Killers Anonymous appears in an aspect ratio of 2.35:1 on this Blu-ray Disc. This became a positive visual presentation.
Sharpness worked well. Only minor softness occurred, so this usually remained a tight, well-defined image.
The image lacked signs of moiré effects or jaggies. Neither edge haloes nor print flaws marred the image.
Extremely stylized, the palette favored heavy orange, though it also threw out some prominent teal, reds and other tones at times. The hues seemed well-rendered for the film’s visual intentions.
Blacks offered good depth and richness, while shadows seemed smooth. Low-light shots presented accurate visuals with just the right touch of opacity. The transfer looked solid.
Given the movie’s action orientation, I thought the DTS-HD MA 5.1 soundtrack seemed a little low-key. Still, it kicked to life at times, mainly during the occasional violent scenes. These added good movement around the room, but they didn’t appear often enough to make a huge impact.
Otherwise, the soundscape focused on music and general atmosphere. Those elements used the speakers in a satisfying manner, even if they didn’t bring out a lot of pizzazz.
Audio quality worked fine. Music appeared full and warm, while speech seemed natural and concise.
Effects provided accurate material with good low-end kick at times. Though it rarely excelled, the soundtrack became more than acceptable.
A few extras pop up here, and we find an audio commentary from director Martin Owen and cinematographer Håvard Helle. Both sit together for this running, screen-specific look at story and characters, cast and performances, sets and locations, music, cinematography, editing, stunts/action and related domains.
Though Helle chimes in at times, Owen dominates this track, and much of the time, he veers toward praise for the film and all involved. Still, I like his gruffly funny personality, and Owen offers enough useful material to make this a moderately satisfactory piece.
In addition to an Alternate Ending (7:37), we find six Deleted Scenes (12:11). The “Ending” sends the movie down a moderately different path, with more of a focus on a character who plays a less prominent role in the finished film’s finale.
As for the “Deleted Scenes”, they tend to offer expanded information about various roles. A little plot information emerges as well, but these clips seem more character-based than expository. They’re watchable but not especially memorable.

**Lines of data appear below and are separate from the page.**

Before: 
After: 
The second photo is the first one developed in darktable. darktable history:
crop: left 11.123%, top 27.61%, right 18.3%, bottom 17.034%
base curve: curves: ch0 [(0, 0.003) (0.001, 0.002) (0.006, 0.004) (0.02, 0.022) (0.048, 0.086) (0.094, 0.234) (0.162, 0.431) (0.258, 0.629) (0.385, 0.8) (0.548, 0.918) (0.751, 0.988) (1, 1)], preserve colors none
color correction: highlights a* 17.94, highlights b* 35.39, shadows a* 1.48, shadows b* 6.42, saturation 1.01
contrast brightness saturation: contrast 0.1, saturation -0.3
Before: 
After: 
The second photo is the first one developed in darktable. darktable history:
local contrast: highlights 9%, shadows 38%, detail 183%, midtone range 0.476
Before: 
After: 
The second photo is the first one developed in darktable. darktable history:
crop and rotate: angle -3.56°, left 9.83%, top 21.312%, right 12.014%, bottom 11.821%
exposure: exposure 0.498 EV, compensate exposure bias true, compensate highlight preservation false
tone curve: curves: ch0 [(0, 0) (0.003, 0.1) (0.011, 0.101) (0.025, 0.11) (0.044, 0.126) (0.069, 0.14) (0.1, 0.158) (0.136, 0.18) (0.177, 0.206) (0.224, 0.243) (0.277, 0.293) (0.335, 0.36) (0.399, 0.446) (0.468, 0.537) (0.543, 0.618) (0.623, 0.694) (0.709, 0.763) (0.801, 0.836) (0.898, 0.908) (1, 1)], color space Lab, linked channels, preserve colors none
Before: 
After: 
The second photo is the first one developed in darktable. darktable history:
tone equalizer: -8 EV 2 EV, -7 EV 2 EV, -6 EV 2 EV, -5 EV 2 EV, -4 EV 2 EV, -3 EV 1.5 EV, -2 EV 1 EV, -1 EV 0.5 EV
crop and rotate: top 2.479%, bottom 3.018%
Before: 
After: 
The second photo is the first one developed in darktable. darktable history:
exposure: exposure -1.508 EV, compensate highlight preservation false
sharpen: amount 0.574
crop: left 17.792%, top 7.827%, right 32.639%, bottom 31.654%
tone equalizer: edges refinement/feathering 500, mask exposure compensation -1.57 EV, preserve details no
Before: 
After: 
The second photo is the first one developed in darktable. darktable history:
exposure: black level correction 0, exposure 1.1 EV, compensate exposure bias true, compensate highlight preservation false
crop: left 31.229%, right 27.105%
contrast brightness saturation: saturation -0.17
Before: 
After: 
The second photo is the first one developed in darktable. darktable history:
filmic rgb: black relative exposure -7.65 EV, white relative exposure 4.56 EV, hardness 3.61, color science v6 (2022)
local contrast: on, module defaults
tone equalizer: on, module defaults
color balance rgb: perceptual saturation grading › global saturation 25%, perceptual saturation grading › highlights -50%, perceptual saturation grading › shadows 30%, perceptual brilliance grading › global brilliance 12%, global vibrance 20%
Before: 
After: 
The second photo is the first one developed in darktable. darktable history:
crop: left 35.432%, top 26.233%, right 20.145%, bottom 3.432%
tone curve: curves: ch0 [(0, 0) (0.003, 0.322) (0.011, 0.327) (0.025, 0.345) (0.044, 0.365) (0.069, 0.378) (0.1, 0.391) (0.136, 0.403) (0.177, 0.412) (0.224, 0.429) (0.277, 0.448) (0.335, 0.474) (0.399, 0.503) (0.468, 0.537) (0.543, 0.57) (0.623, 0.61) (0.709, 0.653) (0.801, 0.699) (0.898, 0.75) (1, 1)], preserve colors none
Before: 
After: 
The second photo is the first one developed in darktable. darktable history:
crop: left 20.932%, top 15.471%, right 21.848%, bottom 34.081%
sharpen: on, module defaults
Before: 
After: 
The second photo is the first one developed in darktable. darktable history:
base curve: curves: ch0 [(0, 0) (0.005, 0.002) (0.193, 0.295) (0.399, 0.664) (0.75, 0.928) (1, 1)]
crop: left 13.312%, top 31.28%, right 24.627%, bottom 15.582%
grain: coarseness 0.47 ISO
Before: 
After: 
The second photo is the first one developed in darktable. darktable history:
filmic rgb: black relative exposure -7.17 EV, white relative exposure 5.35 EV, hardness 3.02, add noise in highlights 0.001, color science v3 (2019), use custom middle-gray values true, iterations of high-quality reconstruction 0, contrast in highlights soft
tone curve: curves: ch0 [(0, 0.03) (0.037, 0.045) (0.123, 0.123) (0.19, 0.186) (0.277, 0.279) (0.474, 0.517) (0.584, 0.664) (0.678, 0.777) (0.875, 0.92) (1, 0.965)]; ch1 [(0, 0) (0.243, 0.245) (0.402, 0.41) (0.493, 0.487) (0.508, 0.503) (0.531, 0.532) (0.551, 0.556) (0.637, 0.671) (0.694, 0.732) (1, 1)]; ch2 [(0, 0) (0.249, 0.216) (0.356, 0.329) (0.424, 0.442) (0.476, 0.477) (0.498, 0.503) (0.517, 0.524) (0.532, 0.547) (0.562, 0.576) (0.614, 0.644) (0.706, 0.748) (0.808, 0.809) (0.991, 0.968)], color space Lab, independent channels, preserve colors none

The disc opens with ads for Crypto, The Poison Rose and Backtrace. We also get the trailer for Killers.
As much as I like the idea of story about assassins in recovery, Killers Anonymous lacks personality or forward momentum. It presents an inconsistent, scattered narrative that never clicks. The Blu-ray brings good picture and audio along with a handful of bonus materials. Killers squanders its potential and ends up as a mediocre adventure.